ACTIONS TO TAKE:
[a] From the excerpt on polymer data storage below, reproduce word for word the passage from "The team of" to "first floppy disks.".
[b] In the excerpt on polymer data storage below, what word did the chemists record in ASCII code?

[EXCERPT TO READ — start]

The team of chemists managed to synthesize polymers that can store up to eight bytes. Thus, they were able to record the word ‘Sequence’ in ASCII code, which assigns a unique byte to each letter and punctuation mark. By successfully decoding this word using mass spectrometry, they set a new record for the length of a molecule that may be read using this technique. Although manual analysis of the digital data does take a few hours, it should be possible to reduce the time needed to a few milliseconds by developing software to perform this task. By associating short read times with current automated methods for writing data, this work paves the way for synthetic polymer storage of several kilobytes of data, roughly equivalent to a page of text – just like the very first floppy disks.

^{(1 )}A byte is a segment of information consisting of eight subunits called bits. Bits, which represent the lowest level of data, can each have only one of two possible values: 0 or 1.

[EXCERPT TO READ — finish]
[INFORMATION SUPPLIED — start]

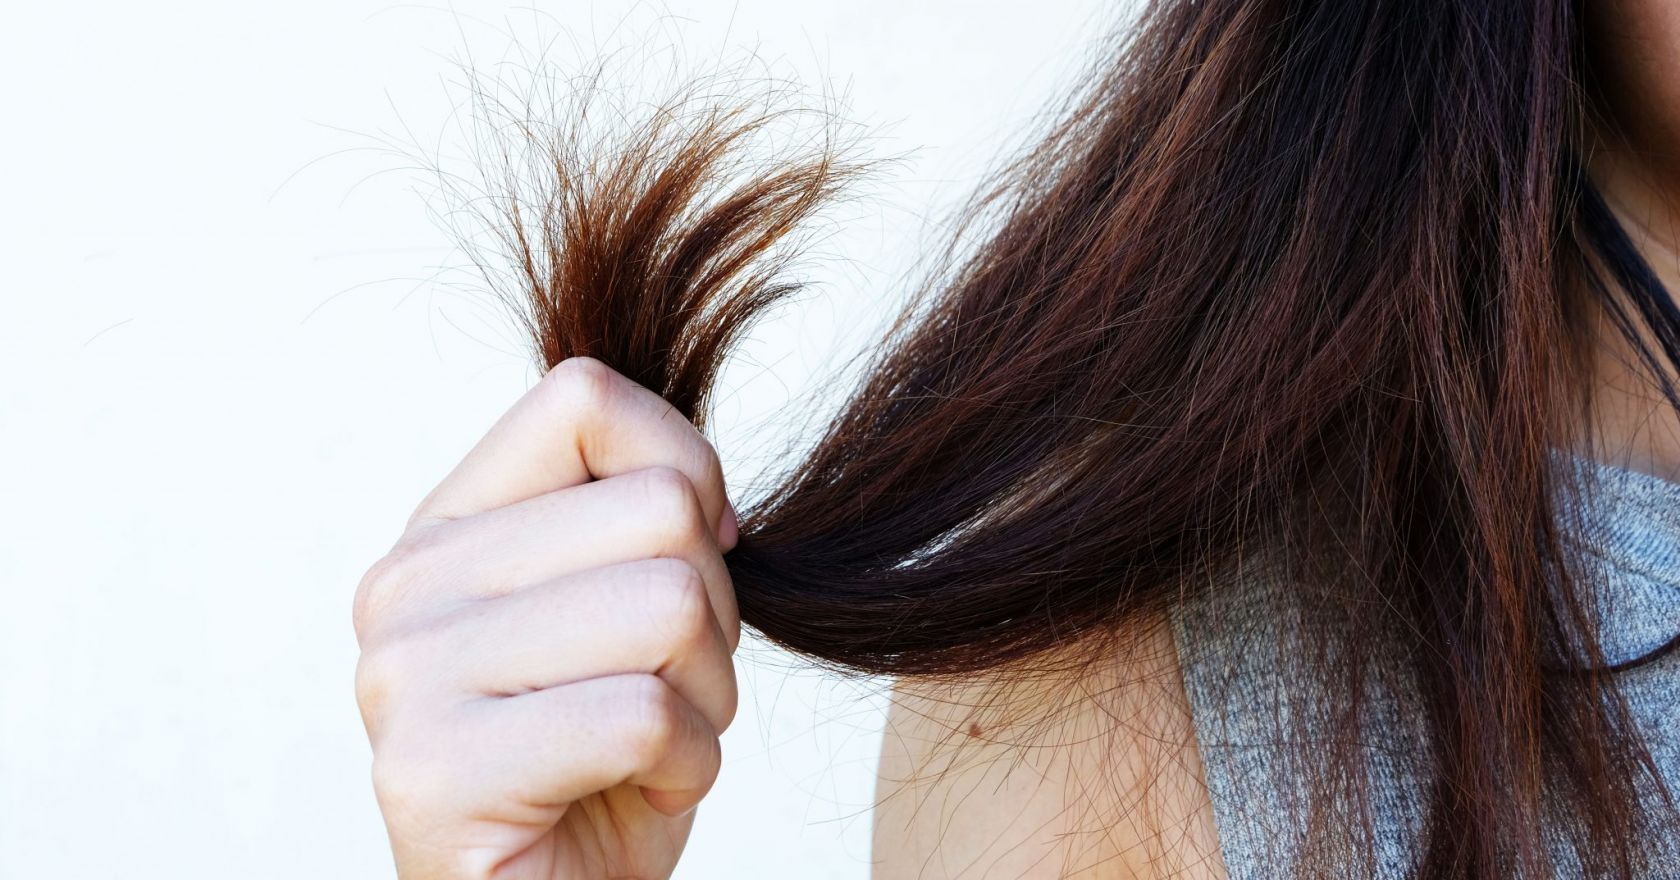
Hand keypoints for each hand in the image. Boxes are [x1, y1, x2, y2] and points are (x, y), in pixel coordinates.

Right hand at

[INFORMATION SUPPLIED — finish]

RESPONSES TO THE TASKS:
[a]
The team of chemists managed to synthesize polymers that can store up to eight bytes. Thus, they were able to record the word ‘Sequence’ in ASCII code, which assigns a unique byte to each letter and punctuation mark. By successfully decoding this word using mass spectrometry, they set a new record for the length of a molecule that may be read using this technique. Although manual analysis of the digital data does take a few hours, it should be possible to reduce the time needed to a few milliseconds by developing software to perform this task. By associating short read times with current automated methods for writing data, this work paves the way for synthetic polymer storage of several kilobytes of data, roughly equivalent to a page of text – just like the very first floppy disks.

[b] Sequence